What it all boils down to is that there are too many chiefs and not enough front line workers and equipment, and yet, the very weary and burnt-out front line workers are challenged “to do more with less.” In Canada, we have an ENORMOUS healthcare bureaucracy with HIGHLY paid bureaucrats at the top–and the rationed gravy pours from the top down through the system, leaving an inadequate amount to moisten the mashed potatoes at the bottom of the pile (if you’ll pardon the metaphor). Here, it is government which restricts the supply of adequate healthcare, by spreading the gravy on the bureaucracy.
On the other hand, it could be worse. In the States, it is the absolutely awful insurance maze bureaucracy, and the medical corporations controlling the for-profit institutions, that mashes the potatoes into dry pulp (read the doctors, nurses and healthcare workers, along with the patients). By restricting the supply from their side of things, (while making sure that the system is VERY profitable for their corporations’ stockholders) they arrive at approximately the same or even worse place as our system. I have heard from American friends how difficult it is to get adequate homecare there. Their system is quite broken, leaking exhausted and discouraged workers like a sieve. The Obama Administration’s “Affordable Care Act” is a joke. (The Act was actually written by the healthcare insurance industry, by the way). With its HUGE up-front deductibles, a vast number of middle class workers and retirees say that they simply cannot afford to get sick.
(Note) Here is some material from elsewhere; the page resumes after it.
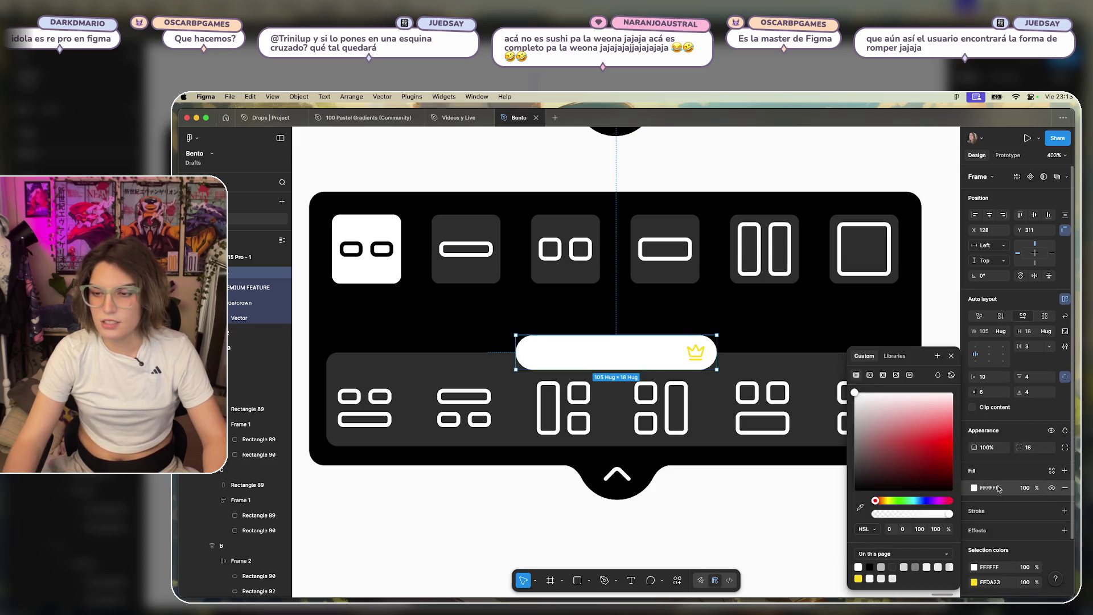
{"action": "left_click", "coordinate": [973, 489]}
{"action": "left_click", "coordinate": [973, 488]}
{"action": "left_click", "coordinate": [860, 507]}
Both systems have moral hazards built in and both systems destroy the lives and dignity of the most vulnerable.
I read an article written by an anonymous doctor who had worked here and in the States. The article was urging specific reforms, now that he is back in Canada. (Does anyone in government actually listen to those who work on the front line of the system?) Will his words be heeded? Hope so.
My two cents’ worth while the gravy is still somewhat warm, but getting colder by the minute.